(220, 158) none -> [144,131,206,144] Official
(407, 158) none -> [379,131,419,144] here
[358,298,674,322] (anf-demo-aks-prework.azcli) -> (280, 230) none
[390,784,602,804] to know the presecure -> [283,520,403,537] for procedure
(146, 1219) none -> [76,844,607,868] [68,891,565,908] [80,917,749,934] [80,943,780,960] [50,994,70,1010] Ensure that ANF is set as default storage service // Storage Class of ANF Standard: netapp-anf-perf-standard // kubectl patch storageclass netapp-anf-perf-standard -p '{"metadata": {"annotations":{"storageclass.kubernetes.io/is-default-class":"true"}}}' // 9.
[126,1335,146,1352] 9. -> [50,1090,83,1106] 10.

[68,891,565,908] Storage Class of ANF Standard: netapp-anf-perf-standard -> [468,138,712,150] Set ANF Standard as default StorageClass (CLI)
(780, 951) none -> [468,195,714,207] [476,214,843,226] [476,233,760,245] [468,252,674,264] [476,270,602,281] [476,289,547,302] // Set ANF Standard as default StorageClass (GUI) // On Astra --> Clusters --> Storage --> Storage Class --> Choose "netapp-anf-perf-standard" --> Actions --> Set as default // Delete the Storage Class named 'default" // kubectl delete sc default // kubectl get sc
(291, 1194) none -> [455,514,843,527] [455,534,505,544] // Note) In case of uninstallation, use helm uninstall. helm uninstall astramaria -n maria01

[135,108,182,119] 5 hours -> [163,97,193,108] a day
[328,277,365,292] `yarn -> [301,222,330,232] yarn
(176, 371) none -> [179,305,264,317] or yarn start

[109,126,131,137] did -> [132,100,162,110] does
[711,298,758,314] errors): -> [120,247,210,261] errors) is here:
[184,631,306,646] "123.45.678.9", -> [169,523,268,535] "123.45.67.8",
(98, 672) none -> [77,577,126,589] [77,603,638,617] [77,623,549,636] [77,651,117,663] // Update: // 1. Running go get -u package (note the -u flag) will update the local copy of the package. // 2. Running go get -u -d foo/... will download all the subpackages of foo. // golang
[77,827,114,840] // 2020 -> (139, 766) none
#####
Tally the lines in the records that hold the word "here". Give only the total.

** Result **
2